Required work:
What is the number of lines in these entries that contain "Left"? State it alone.

Source data
....

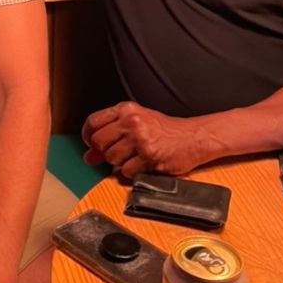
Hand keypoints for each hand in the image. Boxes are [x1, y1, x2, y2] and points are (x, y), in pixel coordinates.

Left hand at [81, 102, 216, 177]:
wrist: (194, 137)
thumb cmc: (165, 131)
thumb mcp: (137, 124)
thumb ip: (112, 136)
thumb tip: (88, 156)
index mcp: (127, 109)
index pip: (93, 122)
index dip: (88, 136)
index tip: (91, 144)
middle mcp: (132, 121)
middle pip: (98, 141)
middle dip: (103, 152)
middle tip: (116, 153)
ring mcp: (141, 139)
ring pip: (111, 158)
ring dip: (119, 163)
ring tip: (133, 158)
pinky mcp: (149, 156)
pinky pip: (126, 171)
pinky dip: (131, 172)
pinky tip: (141, 165)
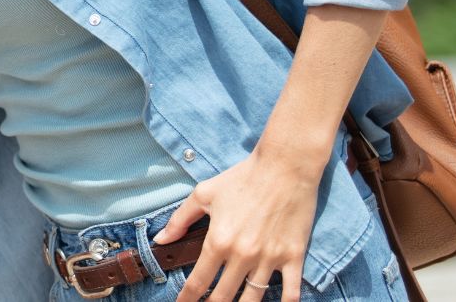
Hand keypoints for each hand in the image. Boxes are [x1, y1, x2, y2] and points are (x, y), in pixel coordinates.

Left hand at [157, 148, 320, 301]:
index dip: (187, 298)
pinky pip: (291, 290)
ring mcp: (270, 258)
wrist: (284, 167)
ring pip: (253, 298)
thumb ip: (180, 220)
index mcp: (218, 240)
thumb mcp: (203, 195)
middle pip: (224, 296)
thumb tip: (161, 240)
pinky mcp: (294, 256)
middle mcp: (242, 254)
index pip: (198, 281)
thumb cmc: (242, 178)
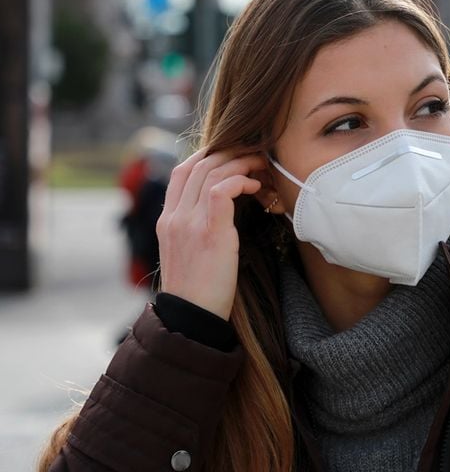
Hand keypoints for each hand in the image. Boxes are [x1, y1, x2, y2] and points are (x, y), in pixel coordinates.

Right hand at [156, 149, 265, 320]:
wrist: (191, 318)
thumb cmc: (199, 291)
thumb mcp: (190, 254)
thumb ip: (198, 229)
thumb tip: (223, 214)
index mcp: (167, 221)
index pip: (181, 172)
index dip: (207, 156)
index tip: (232, 156)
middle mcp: (174, 217)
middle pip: (198, 165)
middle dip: (229, 154)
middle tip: (254, 156)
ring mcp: (188, 223)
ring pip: (211, 172)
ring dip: (240, 163)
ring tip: (260, 167)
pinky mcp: (209, 232)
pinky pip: (221, 190)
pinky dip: (240, 180)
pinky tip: (255, 188)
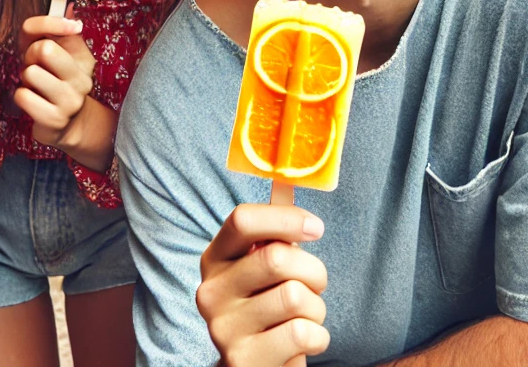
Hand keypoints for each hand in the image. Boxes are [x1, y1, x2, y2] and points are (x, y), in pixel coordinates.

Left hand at [13, 14, 110, 159]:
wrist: (68, 126)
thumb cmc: (57, 84)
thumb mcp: (62, 56)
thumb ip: (62, 31)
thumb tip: (68, 4)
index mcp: (84, 61)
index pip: (62, 27)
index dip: (46, 23)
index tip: (44, 32)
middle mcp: (81, 80)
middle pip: (44, 49)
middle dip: (31, 55)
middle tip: (34, 65)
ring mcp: (70, 101)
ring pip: (30, 73)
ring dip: (25, 79)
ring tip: (35, 86)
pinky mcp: (54, 119)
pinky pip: (22, 96)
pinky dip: (21, 96)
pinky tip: (33, 101)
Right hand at [197, 204, 329, 366]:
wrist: (258, 366)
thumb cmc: (269, 309)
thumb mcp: (264, 268)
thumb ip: (274, 230)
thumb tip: (287, 178)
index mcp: (214, 259)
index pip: (242, 220)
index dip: (287, 218)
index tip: (316, 228)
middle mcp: (209, 292)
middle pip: (277, 257)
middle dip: (314, 270)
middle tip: (315, 284)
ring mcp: (223, 328)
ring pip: (295, 297)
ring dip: (316, 308)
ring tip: (304, 317)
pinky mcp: (242, 359)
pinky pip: (302, 333)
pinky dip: (317, 337)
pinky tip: (302, 341)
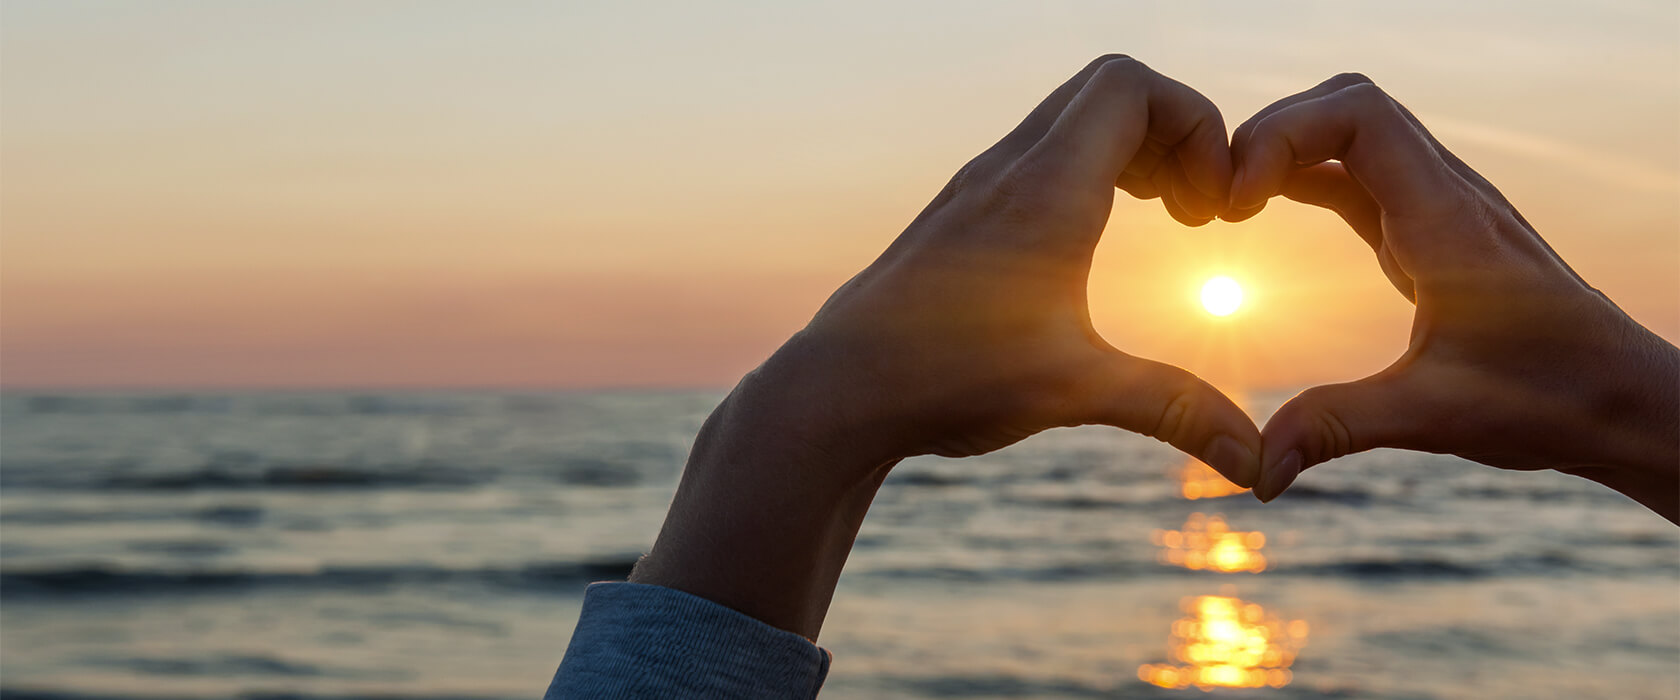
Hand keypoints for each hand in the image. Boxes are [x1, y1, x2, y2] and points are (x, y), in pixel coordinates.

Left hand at [631, 56, 1262, 638]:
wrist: (836, 390)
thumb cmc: (945, 379)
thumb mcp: (1075, 391)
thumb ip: (1175, 410)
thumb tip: (1258, 466)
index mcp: (1045, 189)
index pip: (1132, 85)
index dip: (1196, 122)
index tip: (1214, 207)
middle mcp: (1007, 170)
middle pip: (1107, 89)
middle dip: (1174, 131)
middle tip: (1199, 209)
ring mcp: (976, 188)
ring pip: (1069, 119)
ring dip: (1130, 149)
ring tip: (1166, 217)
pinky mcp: (958, 217)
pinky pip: (1038, 153)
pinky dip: (1087, 170)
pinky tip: (1096, 240)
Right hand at [1226, 74, 1679, 521]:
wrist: (1620, 399)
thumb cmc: (1548, 399)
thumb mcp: (1433, 416)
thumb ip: (1337, 428)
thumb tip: (1255, 470)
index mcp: (1446, 221)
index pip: (1358, 116)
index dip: (1282, 135)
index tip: (1236, 201)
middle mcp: (1447, 195)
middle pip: (1348, 104)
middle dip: (1272, 132)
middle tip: (1220, 198)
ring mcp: (1441, 207)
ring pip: (1354, 130)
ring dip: (1287, 148)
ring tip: (1230, 203)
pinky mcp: (1432, 230)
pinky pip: (1360, 172)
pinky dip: (1305, 175)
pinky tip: (1265, 211)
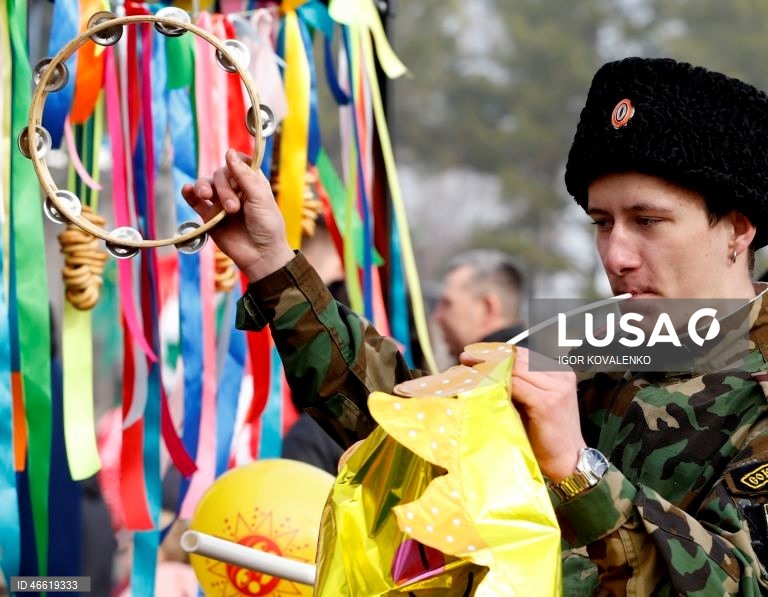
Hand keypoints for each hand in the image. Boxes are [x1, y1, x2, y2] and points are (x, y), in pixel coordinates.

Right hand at [181, 148, 294, 281]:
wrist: (260, 255)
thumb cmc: (267, 226)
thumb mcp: (261, 198)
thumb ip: (245, 176)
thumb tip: (230, 152)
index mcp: (252, 183)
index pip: (239, 162)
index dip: (235, 160)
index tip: (232, 162)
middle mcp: (235, 190)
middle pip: (221, 173)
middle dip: (224, 188)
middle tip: (233, 208)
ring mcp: (220, 202)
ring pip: (206, 184)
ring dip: (204, 186)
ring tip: (207, 196)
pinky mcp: (209, 215)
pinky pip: (195, 200)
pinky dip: (189, 193)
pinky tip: (188, 190)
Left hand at [462, 347, 585, 482]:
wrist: (567, 462)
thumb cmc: (546, 435)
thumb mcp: (533, 403)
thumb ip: (518, 386)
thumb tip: (484, 371)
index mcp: (559, 372)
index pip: (523, 354)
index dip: (496, 351)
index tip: (473, 352)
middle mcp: (560, 376)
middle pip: (518, 358)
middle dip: (489, 357)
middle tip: (465, 358)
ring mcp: (555, 388)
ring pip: (515, 369)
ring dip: (489, 368)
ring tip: (468, 370)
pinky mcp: (546, 402)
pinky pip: (515, 385)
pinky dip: (496, 383)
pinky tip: (480, 385)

....

Answer to the problem:
5